The biggest honor came mid-free throw during a basketball game in Winona. Silence dominated the gym except for Tom’s voice and mine. Tom then picked up a wad of athletic tape nearby and hurled it in my face in an attempt to distract his broadcasting pupil. It stunned me, but I kept going. I looked over and smiled and saw that Tom was laughing pretty hard. I loved it. I didn’t have to idolize him anymore, he had just welcomed me as a broadcaster just like him. Mission accomplished.
I came home to Duluth, and finished college at the University of Wisconsin-Superior. Hansen had attended school there as well and is now a member of the Hall of Fame. It was great to continue following his career path, but we also became colleagues when I returned home. I joined the KBJR-TV staff as a production assistant in 1999, and worked with Tom on a daily basis. It was obvious to Tom that I wanted to be a big part of his department, and other supervisors of mine noticed as well.
Eventually, I was writing sports scripts, editing sports highlights, voicing sports stories and even got the chance to sit in that precious sports anchor chair about a dozen times to do live newscasts. Each day, I would give Tom every bit of breaking sports news he could possibly want — and even information he didn’t. I remember being reminded that “this was Duluth, Minnesota — not ESPN.” Tom passed on so many valuable lessons on how to be more involved with local sports and how to appeal to local audiences. Nobody did it better.
However, the most valuable lesson Tom taught me was the importance of family. It was sometimes painful to watch his tireless work ethic, but know deep down how disappointed he was to have such limited time with his wife and daughters. Tom loved his jobs and loved the world of sports, but never lost sight of what was truly important in life. He’s the ultimate family man, but the demands of his position were robbing him of displaying that quality to the fullest. This was a major reason why I left my position at KBJR-TV in 2006. Meeting those demands was one more thing Tom could do that I couldn’t.
However, I prefer to focus on the things Tom could do that I was also able to do. Our histories are eerily similar. Attend Winona State? Check. Attend UWS? Check. Work at KBJR, UPN, FOX, MY9, CBS3, NNC? Check. (Various mergers allowed us to be many channels over the years) Play-by-play for UMD basketball? Check. Play-by-play for the Duluth-Superior Dukes? Check. I’m sure there are many more similar traits, but I hope I can eventually be for someone, what he has definitely been for me: friend, mentor, colleague, role model.
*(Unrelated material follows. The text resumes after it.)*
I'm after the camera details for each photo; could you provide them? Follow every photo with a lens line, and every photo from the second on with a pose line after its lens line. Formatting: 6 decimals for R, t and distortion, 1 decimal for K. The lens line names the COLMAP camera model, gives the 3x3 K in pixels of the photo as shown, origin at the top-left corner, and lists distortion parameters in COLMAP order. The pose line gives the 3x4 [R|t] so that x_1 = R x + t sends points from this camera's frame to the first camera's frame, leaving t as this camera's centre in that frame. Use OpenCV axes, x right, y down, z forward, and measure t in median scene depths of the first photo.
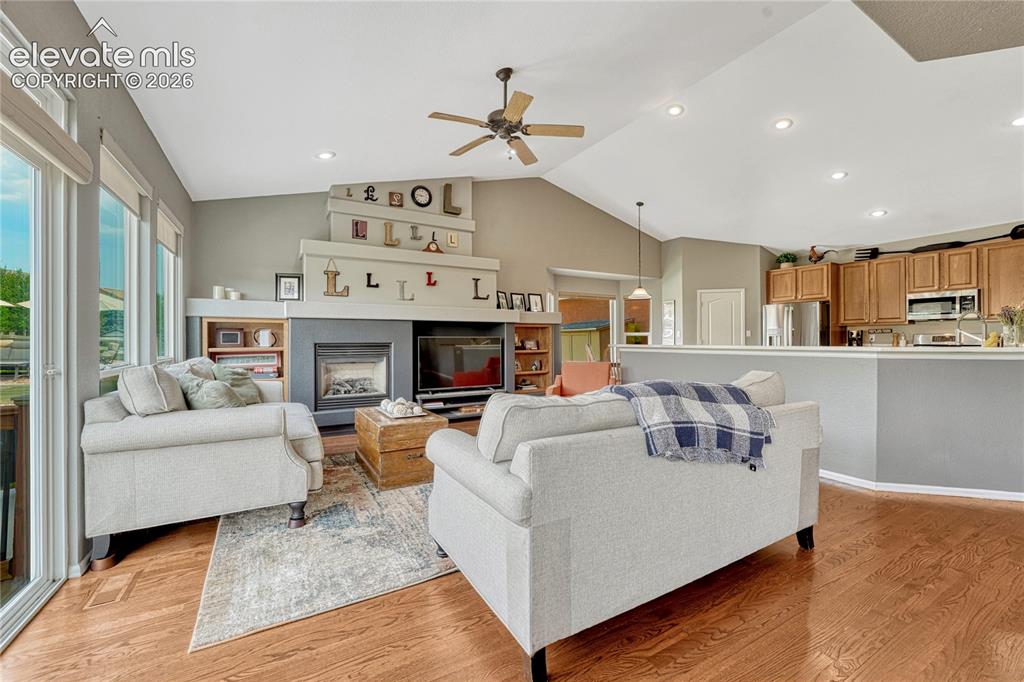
lens RADIAL K [[415.2, 0, 506.7], [0, 415.2, 340.1], [0, 0, 1]] dist [-0.011813, 0.000388]
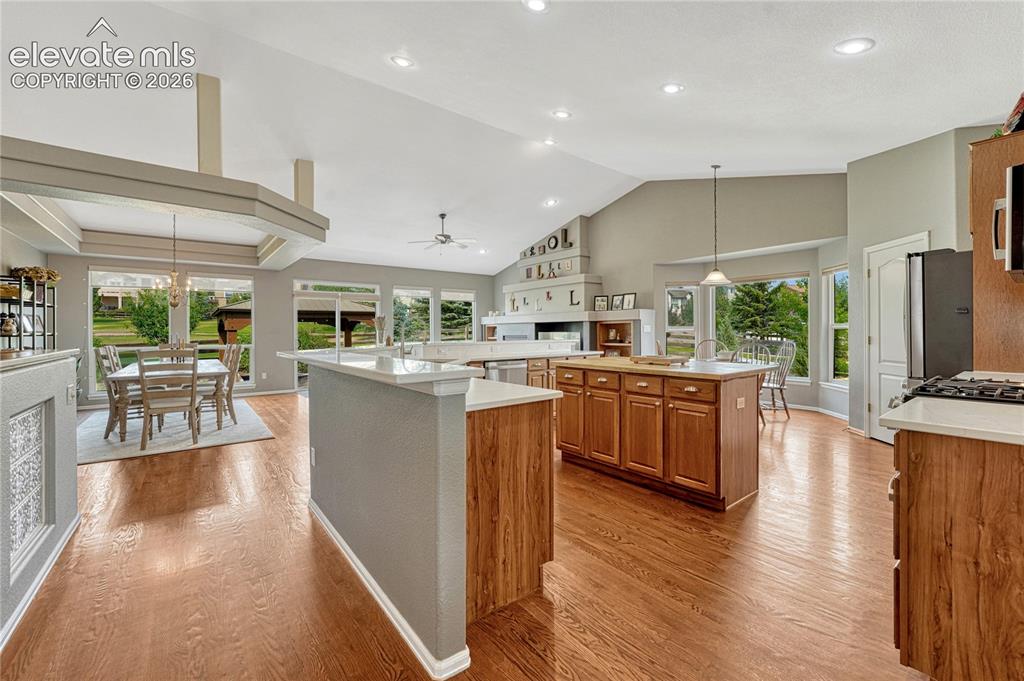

Yes Tom, as you prepare to leave your television sportscasting position, you are a bigger role model to me now than you ever were in sports. You are doing the best thing for your family and for yourself. You’ll be off the air just a handful of days before your next birthday. Celebrate well, you deserve it.
Oh yeah, even our birthdays are just a day apart. Several years and a day. Then again age is just a number and a matter of perspective.